Add ability to complete words
piotrmurach opened this issue · 10 comments
@jemc My initial stub at high level api would be something along these lines:
LIST = ['delete', 'update', 'search']
reader = TTY::Reader.new
reader.completion_append_character = " "
reader.completion_proc = -> (word) { LIST.grep(/^#{Regexp.escape(word)/) }
reader.on(:tab) { reader.complete } # searches for matches
reader.on(:completion) { |matches| prompt.diplsay_matches(matches) }
# => displays selection if more than one match found
More detailed api would include:
reader.completion_append_character # Character appended to completed words
reader.completion_items # maximum number of matched items, by default 100
reader.match_hidden_files # by default matching current directory files, by default true
reader.complete_with_tilde_expansion # expand tilde, by default false
reader.word_break_characters # The basic list of characters that signal a break between words
reader.completion_duplicates # disallow duplicates in matches, by default true
@piotrmurach - I spent some time playing with this last night, and began to think that it's hard to design an API that makes sense to add to the TTY::Reader
, but is also powerful/flexible enough to do the kind of python-prompt-toolkit
-like "fancy prompt" I'm going for:
So, for now what I'm doing is creating my own high-level library for "fancy prompting" that uses the low-level APIs of TTY::Cursor
, TTY::Reader.read_keypress
, and TTY::Screen
. So far I've created some abstractions that I think are pretty nice and general, while still being powerful enough for "fancy" purposes, but I'm not sure they would really fit with any of your existing libraries (save maybe for tty-prompt
). You've created a lot of nice, clean low-level tools, and I don't particularly want to muddy them up unnecessarily, when I can just build on top of them instead.
I'll definitely keep you in the loop about what I'm doing, and when I've got everything tidied up to something I'm relatively happy with, we can maybe brainstorm together and see if there's any abstractions you want to import into one or more of your libraries.
I haven't checked the code into GitHub yet, but just for fun, here's a little teaser of what I came up with so far:
This looks great!

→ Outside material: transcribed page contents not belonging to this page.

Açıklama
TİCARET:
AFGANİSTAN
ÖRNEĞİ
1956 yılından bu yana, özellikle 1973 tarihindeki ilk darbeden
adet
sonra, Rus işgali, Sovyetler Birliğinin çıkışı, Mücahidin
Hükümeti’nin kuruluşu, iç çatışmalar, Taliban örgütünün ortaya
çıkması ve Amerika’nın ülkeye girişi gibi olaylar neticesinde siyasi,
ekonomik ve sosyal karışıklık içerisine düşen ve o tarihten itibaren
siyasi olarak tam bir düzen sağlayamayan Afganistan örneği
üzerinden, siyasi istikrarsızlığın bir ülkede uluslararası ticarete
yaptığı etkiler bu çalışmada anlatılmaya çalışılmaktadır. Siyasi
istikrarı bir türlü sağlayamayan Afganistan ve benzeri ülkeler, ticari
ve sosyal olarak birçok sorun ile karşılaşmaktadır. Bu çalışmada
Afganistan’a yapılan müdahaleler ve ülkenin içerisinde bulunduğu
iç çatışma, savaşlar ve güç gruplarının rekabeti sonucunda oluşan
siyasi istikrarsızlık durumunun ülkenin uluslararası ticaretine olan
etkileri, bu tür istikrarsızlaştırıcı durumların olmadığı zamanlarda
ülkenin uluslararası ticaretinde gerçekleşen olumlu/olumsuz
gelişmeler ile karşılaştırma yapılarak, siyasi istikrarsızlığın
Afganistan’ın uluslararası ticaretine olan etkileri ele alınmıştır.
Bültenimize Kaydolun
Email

I excited about the behaviour as well.
As far as complexity goes I think it's still can be split between tty-reader
and tty-prompt
. The tty-reader
would be responsible for all the logic for finding a match and nothing else. This logic as I've shown you can be quite complex. However, once implemented will make tty-reader
a truly versatile component that can be part of REPL or terminal editor or something else. Sky is the limit.
When it comes to tty-prompt
, it would call reader.read_keypress
and listen for :tab
events which would in turn invoke matches = reader.complete
and render matches in a table similar to yours. I was even thinking about using tty-table for this part of display.
Anyhow, I'm looking forward to your implementation.
Whatever happened to this? [removed the remaining content as not related to the issue or helpful]
Is there a chance this issue will eventually be solved?
Anything one can do to assist?
@zzyzwicz As I recall I had a somewhat ready implementation for basic completions implemented. Will need to review it and remind myself where I left it off. I also wish this to be implemented as this is an important feature. I will try to look at this tomorrow as I already have plenty to do today. I know it's been a long wait but we will get there!
Happy to see this progressing.
I had a look at Add ability to complete words and would like to suggest to further distinguish between word completion and word proposal.
Assuming the definition of word completion is to (also partially) complete a word up to that letter to which completion is unambigious, and word proposal is to provide with all possible completions,
then this approach rather does word proposal.
In my opinion and also with most command lines i know and work with, the first trigger to complete a word does word completion and only subsequent triggers on a not fully completed word do word proposal.
Would be great if tty-reader could also follow this approach?
@zzyzwicz Thanks for the feedback! 💯 agreed.
I see you've implemented completion but version 0.10 is still sitting unreleased? Is there something wrong with it?